Aim of the exercise: Filter the entries for the word "presso". Copy each line in which it occurs.

Material for the task:
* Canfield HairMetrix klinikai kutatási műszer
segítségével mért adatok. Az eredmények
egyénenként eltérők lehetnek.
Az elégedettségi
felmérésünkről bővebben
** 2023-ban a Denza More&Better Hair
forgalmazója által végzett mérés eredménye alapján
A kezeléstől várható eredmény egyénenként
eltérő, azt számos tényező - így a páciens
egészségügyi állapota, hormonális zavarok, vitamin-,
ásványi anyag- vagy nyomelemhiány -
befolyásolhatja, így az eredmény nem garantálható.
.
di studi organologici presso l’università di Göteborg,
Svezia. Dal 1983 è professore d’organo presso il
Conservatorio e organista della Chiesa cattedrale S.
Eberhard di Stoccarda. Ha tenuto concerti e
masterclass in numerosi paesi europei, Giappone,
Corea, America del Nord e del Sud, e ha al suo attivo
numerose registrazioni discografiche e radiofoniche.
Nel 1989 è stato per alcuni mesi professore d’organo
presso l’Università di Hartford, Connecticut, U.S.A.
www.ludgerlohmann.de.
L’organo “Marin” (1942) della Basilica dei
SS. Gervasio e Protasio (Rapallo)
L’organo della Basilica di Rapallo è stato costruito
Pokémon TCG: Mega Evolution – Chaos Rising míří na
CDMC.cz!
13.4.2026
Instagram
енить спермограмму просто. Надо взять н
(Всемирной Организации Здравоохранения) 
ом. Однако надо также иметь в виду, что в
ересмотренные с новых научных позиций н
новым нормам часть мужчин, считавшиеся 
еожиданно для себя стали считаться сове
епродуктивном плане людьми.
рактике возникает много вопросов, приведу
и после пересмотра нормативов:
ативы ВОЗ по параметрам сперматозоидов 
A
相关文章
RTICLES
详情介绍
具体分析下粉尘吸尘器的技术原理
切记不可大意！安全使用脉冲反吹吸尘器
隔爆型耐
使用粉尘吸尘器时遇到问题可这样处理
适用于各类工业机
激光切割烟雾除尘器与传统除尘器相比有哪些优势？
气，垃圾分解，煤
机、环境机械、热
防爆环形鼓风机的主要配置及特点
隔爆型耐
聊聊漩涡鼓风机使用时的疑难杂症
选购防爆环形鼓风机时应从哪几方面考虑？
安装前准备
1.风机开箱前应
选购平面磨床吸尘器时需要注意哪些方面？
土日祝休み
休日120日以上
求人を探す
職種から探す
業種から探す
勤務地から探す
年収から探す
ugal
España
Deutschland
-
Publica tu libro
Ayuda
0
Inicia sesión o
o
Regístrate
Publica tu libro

Solution for this exercise:
di studi organologici presso l’università di Göteborg,
Svezia. Dal 1983 è professore d’organo presso il
presso l’Università di Hartford, Connecticut, U.S.A.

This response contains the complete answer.